Firstly, as others have said - there is nothing to be gained by killing or damaging a profitable service. While many customers have said to me over the years "if it ain't broke don't fix it", they don't appreciate that whilst that route works for them it doesn't work for other (potential) customers, and indeed the operator. The whole industry is in well established and well documented decline, so sooner or later most routes fall into the "struggling and requiring action" category on the internal reports. In part this is of course the less a bus network offers, the fewer people are willing to use it, and therefore the less again it can afford to offer, but the decline of the industry is far far wider than that. Without going down that well trodden path of online shopping, out of town office/retail/industrial parks, perceptions of safety, pandemic era messaging, etc it's still very clear that what was once scraping by has become an issue needing resolution.

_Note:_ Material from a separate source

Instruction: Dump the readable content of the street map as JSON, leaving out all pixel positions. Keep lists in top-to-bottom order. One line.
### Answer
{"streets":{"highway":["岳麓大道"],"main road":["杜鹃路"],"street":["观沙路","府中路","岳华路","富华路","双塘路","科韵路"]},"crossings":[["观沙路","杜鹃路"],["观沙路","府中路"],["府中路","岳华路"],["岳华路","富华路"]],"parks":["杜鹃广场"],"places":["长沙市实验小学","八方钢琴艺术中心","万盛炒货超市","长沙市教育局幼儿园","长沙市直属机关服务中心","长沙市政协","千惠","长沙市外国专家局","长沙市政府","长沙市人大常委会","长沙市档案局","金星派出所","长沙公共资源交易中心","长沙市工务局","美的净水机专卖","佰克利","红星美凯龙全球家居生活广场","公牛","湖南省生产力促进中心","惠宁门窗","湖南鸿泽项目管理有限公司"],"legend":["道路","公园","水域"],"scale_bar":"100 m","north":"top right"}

Secondly, the right solution is often outright withdrawal of a route. Sometimes there's a good option to try, such as combining a pair of similar services to reduce duplication, removing a mid-route diversion to reduce the PVR (peak vehicle requirement) costs, or refocusing around a potential growth market such as timing around a college or distribution centre along the route. But usually there just isn't. A lot of optioneering goes into these cuts, and quite often there's somebody fighting hard to try to find the right balance of cost & revenue to save the service - what is often seen as a service being run down to justify withdrawal is in fact a service where withdrawal is well justified but last-ditch attempts are being made to fix it. The industry has thankfully got better at working with the public sector, and quite often funding can be provided with minimal fuss and disruption for the passengers, but with the immense pressure on the public purse it's hard to justify bunging some cash to the incumbent to leave evenings alone when Dodgy Dave's Taxis will tender to the same spec at a lower cost even if it means a less attractive proposition.

Finally, consider the priorities of a bus company according to the Pareto Principle. Particularly in the case of town and city networks, the busiest few routes will provide a significant proportion of the revenue whereas the remaining few with the smallest amount of revenue are usually contributing a significant proportion of the challenges! A planner's time is more often than not better spent maintaining the performance of the fast, frequent & direct core urban network, with buses allocated to one route only than a rural or secondary urban complex interworking where a mix of requirements and restrictions hamper any meaningful changes. Letting the revenue of the best services slip by a few percent could easily have a similar impact on the bottom line as the outright removal of some secondary services, so from a business survival point of view the secondary services are...well secondary...and so allowed to decline until they can't be ignored.